**Exercise requirements:**
Nothing but the lines from the one containing "213 260 1.21" through the last line of the data below should be returned, each copied exactly.

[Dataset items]
..........
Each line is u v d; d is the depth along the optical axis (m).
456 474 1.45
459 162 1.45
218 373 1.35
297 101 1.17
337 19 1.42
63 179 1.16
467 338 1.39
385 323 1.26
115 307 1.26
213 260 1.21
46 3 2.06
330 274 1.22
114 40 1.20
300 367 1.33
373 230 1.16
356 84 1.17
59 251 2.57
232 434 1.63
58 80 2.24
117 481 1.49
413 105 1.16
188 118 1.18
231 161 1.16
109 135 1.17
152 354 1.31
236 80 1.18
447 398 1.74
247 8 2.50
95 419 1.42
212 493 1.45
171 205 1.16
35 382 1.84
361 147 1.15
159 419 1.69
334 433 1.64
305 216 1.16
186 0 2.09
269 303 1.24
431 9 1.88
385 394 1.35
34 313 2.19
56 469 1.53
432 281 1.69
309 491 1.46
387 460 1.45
..........
**Result:**
213 260 1.21
46 3 2.06
330 274 1.22
114 40 1.20
300 367 1.33
373 230 1.16
356 84 1.17
59 251 2.57
232 434 1.63
58 80 2.24
117 481 1.49
413 105 1.16
188 118 1.18
231 161 1.16
109 135 1.17
152 354 1.31
236 80 1.18
447 398 1.74
247 8 2.50
95 419 1.42
212 493 1.45
171 205 1.16
35 382 1.84
361 147 1.15
159 419 1.69
334 433 1.64
305 216 1.16
186 0 2.09
269 303 1.24
431 9 1.88
385 394 1.35
34 313 2.19
56 469 1.53
432 281 1.69
309 491 1.46
387 460 1.45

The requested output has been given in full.